** Begin Text **
French Property Blog: Our Voice from France

French property market – review of the year & forecast for 2013

In common with other European countries, 2012 has been a tough year for the French property market with a falling number of sales and lower prices. Our Chief Executive, Trevor Leggett, has been quoted in the press as saying:

“Overall we expect there to be around 650,000 properties sold in France this year. This is lower than in 2010 & 2011 but still well above the 594,000 sold in 2009.

Both the FNAIM and the Notaires de France are now reporting that prices across France will have fallen between 1-2% in 2012. Of course this “average price” statistic is fairly meaningless as France is made up of hundreds of smaller “micro-markets” some of which will weather the storm better than others.

The key to 2013 will be the attitude of vendors and agents towards pricing – if they are sensible and understand that prices have fallen in line with overall consumer confidence then we see no reason for transaction numbers not to remain similar in 2013. However, if vendors and agents don’t price sensibly then volumes could drop again, it’s still a buyers market and we all have to recognise this.
The latest figures from BNP Paribas showed that sales to international buyers had dropped off slightly but that these buyers had bigger budgets. We see this trend continuing and have certainly noticed a change in our buyer profile with more families looking to move to France. Families need larger properties and often have bigger budgets as they are less reliant on savings and the pension system – the BNP Paribas figures gave an average purchase price of €265,000 for international buyers and we wouldn’t be surprised to see this rise towards the €280,000 mark in 2013.

The Government has promised to “re-introduce fairness to the heart of the tax system” and this does have implications for international buyers. There was a short lived media frenzy after the announcement of plans to make international buyers pay social charges on rental income and capital gains but this doesn’t seem to have affected our sales this year – after all, if French residents are taxed in this way then surely it’s fair for overseas buyers to pay the tax as well.
** End Text **
** Begin Data block **
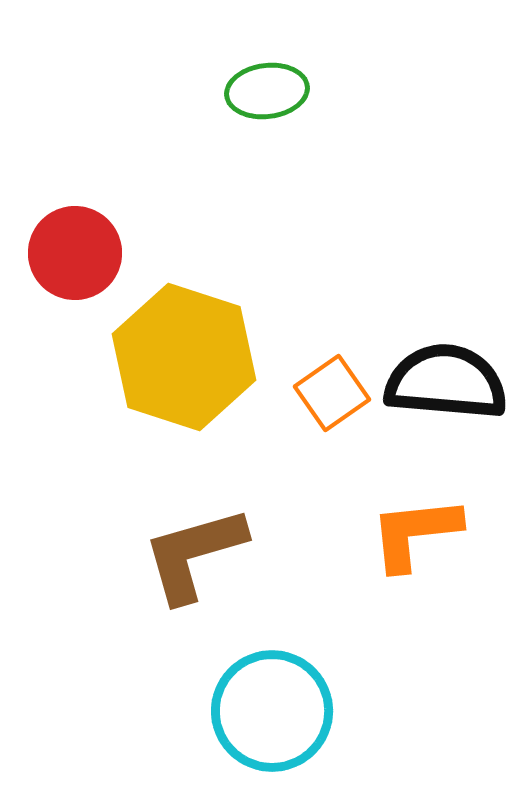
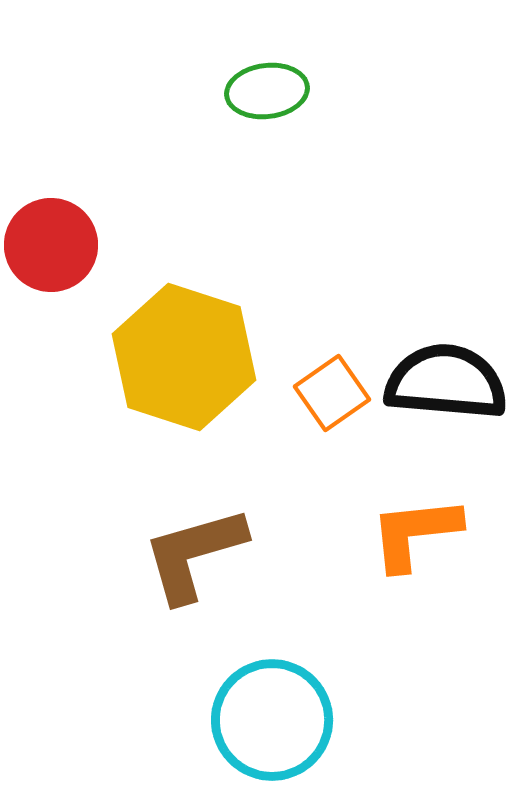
red circle: moved 24 px left, 8 px up
cyan circle: moved 9 px down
** End Data block **
● Directions:
(a) Check three statements against the French property review. For each, answer yes or no and quote the deciding words of the review: (i) The FNAIM and the Notaires de France report that prices across France fell between 1-2% in 2012. (ii) BNP Paribas figures showed that sales to international buyers rose. (iii) The BNP Paribas figures gave an average purchase price of €280,000 for international buyers.
(b) Please carry on the French property review from the point where it stops.
The lines above play no part in this.

● Answers to the tasks:
(a)
(i) Yes: "Both the FNAIM and the Notaires de France are now reporting that prices across France will have fallen between 1-2% in 2012."
(ii) No: "sales to international buyers had dropped off slightly"
(iii) No: "the BNP Paribas figures gave an average purchase price of €265,000 for international buyers"

(b)
It’s clear that France is not necessarily the most tax efficient home for entrepreneurs looking to make a fast buck. However, the fact remains that it is the most visited country on the planet and 79 million people a year (and rising) can’t be wrong. We have 37 UNESCO sites, some of the safest & prettiest beaches in the world and ski resorts to suit all needs. The best wines come from France and we have the food to go with them. In troubled times it pays to buy in established and prime areas and France can be considered just about the most prime country in the world.
We have two tips for 2013. The first is french farmland. The average value of agricultural land in the UK is currently £6,073 an acre or £15,182.50 per hectare. At an exchange rate of 1.24 euros to the pound that equates to over €18,800 per hectare. Compare this to agricultural land prices here in France. SAFER figures show that untenanted farmland cost an average of €5,430 per hectare last year – that’s almost one third of the price. The price of Englishfarmland has rocketed by more than 10,000% in the last 60 years and France certainly gives farmers a cheaper (and sunnier) option.

Our second tip is Alpine ski property. The Leggett ski team has seen a 300% increase in sales this year and mid-market buyers are back in the market for the first time in six years, with budgets of between €400-800,000. We see this trend as continuing with increasing demand from international buyers within this price range”.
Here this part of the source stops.